Patrícia – Choque. Na minha leitura houve. O Mattana é extremamente estudioso, mas sentiu que talvez precise de outra forma de encenação para dar conta dessa nova dramaturgia. No Como se Fosse o Mundo, o choque foi em relação ao público.

Preto – O comentário que a gente ouviu de outro ator é que não conseguia ver o rosto do atores. É uma visão rasteira de trabalho. Se você vai para ver o rosto do ator, o que está fazendo ali? É um questionamento tão banal. Muitas vezes o público espontâneo saca mais do que as pessoas que fazem teatro e estão muito viciadas. Não quer dizer que o teatro daqui é mal feito, mas o olhar pode ser por outro caminho. Vamos fazer outra coisa, ter outra impressão de ser humano, não precisamos rever isso que se vê na novela. Graças a nosso enlatamento americano, a visão é de ritmo ritmo imagem imagem.

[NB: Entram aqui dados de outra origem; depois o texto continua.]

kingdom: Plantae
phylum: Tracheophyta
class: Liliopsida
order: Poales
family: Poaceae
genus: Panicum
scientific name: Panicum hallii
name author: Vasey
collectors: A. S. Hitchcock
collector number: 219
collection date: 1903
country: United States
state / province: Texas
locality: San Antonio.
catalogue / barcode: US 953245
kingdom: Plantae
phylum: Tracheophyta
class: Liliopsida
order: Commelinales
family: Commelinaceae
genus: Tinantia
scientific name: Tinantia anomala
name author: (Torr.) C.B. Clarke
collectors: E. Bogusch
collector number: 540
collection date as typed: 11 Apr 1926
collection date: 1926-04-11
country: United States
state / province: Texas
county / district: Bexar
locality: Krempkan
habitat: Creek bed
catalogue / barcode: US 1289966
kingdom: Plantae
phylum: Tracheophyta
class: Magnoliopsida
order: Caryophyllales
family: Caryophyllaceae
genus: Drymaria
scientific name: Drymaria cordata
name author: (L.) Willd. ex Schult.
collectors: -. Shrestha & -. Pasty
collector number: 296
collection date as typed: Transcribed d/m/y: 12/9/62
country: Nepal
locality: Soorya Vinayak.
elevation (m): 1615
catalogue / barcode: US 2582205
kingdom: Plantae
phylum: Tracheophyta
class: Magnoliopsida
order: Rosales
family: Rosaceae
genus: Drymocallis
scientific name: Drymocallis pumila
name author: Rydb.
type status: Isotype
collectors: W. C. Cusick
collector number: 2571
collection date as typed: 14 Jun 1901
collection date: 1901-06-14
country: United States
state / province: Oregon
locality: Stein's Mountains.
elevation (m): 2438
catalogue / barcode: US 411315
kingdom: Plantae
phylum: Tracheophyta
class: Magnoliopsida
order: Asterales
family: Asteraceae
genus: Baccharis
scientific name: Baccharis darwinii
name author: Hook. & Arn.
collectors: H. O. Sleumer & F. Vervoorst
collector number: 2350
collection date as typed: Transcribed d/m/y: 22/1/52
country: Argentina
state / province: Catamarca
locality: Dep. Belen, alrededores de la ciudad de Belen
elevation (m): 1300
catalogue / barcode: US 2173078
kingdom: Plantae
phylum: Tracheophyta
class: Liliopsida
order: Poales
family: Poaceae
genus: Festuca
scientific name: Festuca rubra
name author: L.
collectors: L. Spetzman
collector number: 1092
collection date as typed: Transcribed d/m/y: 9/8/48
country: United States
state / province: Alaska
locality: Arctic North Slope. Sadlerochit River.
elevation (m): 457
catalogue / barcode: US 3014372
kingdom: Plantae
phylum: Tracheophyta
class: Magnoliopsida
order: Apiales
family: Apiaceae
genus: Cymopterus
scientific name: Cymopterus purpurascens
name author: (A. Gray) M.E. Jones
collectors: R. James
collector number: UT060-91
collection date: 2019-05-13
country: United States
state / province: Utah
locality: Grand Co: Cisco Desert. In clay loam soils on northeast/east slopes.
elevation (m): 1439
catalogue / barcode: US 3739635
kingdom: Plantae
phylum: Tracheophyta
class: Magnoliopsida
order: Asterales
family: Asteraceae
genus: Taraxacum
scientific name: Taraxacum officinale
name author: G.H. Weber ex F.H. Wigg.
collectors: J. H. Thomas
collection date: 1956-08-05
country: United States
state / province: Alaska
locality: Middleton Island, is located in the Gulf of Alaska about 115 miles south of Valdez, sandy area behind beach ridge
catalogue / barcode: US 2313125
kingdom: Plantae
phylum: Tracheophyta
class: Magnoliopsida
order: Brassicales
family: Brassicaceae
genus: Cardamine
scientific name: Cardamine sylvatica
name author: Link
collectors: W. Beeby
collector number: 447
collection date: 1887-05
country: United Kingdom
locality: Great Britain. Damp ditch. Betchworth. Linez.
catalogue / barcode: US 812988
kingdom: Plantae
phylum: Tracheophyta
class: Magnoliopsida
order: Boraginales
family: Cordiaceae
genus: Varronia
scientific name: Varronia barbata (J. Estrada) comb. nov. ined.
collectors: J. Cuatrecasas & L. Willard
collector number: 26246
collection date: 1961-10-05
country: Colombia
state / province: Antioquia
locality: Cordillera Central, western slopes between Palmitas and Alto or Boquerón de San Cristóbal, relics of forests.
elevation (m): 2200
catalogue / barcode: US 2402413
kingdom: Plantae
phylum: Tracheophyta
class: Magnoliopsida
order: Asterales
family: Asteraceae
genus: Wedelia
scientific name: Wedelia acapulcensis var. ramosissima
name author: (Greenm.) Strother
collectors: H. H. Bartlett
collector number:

Não adianta uma dramaturgia nova e atores interpretando de jeito antigo. A gente viu nas leituras o quanto as pessoas estão precisando perceber mais a obra, dialogar com ela e não colocá-la dentro de uma gaveta onde acha que cabe. A gente percebeu que os textos, de uma maneira geral, não foram percebidos (pelos diretores e atores).